In the comments about life in Bali, what does the first commenter call Bali instead of a paradise?

Selected text:
---

  3. dear vyt, unfortunatly very true, well written. i will forward this to my friends, who always think we are living in a paradise. bali is not a paradise. it’s a money machine. the rise of crime, not only in the expat’s villa zone, also in denpasar should ring all alarm bells! but hey, if i would be a javanese thief or from where ever in indonesia, of course i would go to bali. compare to other islands we are super rich. and it will becone more rich until the island is blooded out and completely lost it’s magic and beautiness.

  4. Spot on (again) vyt…

    I have good friends (Aussies),who live up on the Bukit, that i see on our yearly trip to Bali, who
    tell me many similar stories, they have had their
    Villa Robbed, she has had the Motorbike/bag snatch
    thingo happen to her ( right in front of myself and wife!), suffering pretty bad injuries. Plus all the
    Bureaucratic buggery that happens in their day to day life…..

    She, being female is treated a lot more disrespectfully than her husband by the locals.
---
Extracted data:
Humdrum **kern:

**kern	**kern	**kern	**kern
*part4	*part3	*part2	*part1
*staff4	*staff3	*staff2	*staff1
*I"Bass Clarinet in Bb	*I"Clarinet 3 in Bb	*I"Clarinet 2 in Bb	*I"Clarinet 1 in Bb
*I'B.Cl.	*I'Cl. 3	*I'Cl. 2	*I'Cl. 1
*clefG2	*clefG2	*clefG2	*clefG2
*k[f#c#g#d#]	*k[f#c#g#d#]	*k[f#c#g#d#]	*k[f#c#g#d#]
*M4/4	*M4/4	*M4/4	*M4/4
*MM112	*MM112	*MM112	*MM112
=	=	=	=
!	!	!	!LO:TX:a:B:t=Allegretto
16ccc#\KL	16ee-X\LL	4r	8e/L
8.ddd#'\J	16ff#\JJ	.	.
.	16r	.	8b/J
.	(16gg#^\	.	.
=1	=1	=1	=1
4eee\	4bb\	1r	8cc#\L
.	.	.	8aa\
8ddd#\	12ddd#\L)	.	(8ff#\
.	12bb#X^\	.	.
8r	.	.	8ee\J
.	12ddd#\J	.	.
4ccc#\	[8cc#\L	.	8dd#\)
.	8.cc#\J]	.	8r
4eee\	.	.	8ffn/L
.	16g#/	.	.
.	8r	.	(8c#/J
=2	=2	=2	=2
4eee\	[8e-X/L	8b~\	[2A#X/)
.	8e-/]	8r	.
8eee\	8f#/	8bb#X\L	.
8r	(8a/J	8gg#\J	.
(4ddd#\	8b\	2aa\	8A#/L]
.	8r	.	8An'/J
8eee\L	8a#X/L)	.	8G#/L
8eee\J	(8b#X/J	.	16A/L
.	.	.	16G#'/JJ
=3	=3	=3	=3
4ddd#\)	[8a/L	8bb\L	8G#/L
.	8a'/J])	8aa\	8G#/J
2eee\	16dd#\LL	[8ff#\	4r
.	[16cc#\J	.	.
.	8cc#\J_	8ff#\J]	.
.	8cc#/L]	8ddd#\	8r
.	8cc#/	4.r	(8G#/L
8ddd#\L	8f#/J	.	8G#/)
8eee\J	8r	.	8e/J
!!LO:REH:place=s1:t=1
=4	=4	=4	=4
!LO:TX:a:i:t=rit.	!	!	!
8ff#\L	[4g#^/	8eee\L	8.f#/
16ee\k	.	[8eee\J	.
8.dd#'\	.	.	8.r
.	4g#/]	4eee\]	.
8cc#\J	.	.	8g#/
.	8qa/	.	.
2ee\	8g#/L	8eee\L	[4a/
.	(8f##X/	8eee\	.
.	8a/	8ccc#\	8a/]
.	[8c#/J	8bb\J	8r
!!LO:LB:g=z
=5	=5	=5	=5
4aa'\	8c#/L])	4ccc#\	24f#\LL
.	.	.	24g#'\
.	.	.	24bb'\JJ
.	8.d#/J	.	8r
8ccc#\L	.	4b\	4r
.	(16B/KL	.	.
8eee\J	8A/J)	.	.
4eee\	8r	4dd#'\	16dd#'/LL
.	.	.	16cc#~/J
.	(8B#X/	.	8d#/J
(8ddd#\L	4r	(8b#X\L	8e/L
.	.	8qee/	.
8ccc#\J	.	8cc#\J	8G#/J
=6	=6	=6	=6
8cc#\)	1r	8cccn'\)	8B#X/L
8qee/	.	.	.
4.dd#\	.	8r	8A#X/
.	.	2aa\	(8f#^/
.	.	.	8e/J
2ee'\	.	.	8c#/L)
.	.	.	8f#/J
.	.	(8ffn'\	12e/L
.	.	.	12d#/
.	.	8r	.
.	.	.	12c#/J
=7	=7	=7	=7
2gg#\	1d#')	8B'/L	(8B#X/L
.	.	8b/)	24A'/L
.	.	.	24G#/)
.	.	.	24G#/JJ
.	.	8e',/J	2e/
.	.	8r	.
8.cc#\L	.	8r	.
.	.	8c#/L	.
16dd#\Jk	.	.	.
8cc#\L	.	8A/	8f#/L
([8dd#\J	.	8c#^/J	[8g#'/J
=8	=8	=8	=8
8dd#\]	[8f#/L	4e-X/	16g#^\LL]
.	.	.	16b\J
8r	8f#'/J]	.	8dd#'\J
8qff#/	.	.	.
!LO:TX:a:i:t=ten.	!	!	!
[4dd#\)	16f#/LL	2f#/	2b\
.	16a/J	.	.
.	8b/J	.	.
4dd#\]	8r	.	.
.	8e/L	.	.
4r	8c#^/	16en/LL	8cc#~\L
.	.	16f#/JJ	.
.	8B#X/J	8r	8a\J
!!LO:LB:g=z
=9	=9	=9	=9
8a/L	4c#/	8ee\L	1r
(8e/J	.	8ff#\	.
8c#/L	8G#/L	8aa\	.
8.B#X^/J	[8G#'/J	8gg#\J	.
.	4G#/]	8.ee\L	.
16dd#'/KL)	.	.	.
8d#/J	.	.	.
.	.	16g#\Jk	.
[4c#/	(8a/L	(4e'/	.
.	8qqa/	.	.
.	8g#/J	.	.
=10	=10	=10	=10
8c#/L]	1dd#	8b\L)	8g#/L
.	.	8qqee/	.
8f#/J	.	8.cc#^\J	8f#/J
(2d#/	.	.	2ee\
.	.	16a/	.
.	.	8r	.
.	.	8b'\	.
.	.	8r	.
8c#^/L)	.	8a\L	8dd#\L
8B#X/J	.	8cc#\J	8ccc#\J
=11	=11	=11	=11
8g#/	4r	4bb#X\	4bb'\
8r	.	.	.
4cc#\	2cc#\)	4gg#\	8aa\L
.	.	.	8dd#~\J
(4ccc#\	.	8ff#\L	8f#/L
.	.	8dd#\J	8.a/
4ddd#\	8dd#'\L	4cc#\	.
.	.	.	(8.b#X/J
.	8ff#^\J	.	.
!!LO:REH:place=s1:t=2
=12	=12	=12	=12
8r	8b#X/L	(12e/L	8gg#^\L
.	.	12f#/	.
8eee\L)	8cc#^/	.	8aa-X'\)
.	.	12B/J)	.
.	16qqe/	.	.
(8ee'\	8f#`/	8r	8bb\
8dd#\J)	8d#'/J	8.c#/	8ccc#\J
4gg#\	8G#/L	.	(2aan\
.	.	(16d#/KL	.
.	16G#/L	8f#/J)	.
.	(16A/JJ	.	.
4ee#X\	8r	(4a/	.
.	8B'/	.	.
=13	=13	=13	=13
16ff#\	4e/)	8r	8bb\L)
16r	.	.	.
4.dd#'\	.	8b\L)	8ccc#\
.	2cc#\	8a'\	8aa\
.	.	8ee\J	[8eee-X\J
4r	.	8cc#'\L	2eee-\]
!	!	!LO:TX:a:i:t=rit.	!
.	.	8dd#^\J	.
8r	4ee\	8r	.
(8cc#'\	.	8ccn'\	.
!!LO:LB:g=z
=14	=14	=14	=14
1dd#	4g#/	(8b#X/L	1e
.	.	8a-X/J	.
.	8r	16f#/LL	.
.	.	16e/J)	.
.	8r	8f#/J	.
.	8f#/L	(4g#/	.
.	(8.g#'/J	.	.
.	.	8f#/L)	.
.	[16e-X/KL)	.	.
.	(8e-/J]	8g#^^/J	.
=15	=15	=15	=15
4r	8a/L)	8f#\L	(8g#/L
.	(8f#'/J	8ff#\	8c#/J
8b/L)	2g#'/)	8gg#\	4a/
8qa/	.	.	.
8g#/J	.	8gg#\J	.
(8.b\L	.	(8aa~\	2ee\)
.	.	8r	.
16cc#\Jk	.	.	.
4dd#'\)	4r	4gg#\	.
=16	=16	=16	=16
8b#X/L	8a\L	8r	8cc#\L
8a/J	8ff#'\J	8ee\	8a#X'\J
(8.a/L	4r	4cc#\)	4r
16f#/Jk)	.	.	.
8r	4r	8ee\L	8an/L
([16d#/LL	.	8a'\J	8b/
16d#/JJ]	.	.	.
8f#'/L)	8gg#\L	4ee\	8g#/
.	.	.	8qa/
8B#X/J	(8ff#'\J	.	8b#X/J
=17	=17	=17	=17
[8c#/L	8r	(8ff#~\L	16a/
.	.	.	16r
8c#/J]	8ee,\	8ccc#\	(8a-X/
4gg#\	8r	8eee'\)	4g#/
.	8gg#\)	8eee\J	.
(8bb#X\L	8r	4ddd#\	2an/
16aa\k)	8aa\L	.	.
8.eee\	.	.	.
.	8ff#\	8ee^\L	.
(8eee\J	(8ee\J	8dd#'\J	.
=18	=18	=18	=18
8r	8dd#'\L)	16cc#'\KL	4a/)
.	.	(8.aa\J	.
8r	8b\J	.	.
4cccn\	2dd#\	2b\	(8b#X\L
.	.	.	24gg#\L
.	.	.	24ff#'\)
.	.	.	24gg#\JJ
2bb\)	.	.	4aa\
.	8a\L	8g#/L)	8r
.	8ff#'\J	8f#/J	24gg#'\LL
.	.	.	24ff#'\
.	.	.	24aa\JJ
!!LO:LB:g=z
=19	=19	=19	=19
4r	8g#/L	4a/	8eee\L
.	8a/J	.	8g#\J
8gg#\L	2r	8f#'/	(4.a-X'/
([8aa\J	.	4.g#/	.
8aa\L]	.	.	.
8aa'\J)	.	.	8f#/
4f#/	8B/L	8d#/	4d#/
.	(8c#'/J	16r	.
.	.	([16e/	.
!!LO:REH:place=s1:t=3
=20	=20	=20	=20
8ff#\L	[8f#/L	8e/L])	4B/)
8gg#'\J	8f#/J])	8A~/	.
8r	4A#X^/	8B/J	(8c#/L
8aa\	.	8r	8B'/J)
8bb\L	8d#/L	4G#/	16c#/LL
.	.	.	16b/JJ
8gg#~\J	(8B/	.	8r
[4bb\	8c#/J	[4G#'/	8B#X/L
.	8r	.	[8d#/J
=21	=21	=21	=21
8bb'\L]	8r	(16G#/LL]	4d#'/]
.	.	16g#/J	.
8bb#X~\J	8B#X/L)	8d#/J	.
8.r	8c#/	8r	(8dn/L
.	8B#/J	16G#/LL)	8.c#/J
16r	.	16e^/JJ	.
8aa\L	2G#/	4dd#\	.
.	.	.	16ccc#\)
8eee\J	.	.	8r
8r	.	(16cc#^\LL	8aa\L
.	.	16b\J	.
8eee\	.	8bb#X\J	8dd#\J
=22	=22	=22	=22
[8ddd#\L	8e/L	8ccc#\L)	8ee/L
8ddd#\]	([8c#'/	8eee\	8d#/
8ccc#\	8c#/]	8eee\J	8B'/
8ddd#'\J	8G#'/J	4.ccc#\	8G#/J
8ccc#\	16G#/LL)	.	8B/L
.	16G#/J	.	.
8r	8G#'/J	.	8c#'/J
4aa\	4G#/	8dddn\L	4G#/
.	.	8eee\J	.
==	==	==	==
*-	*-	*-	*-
---
Your response:
A money machine.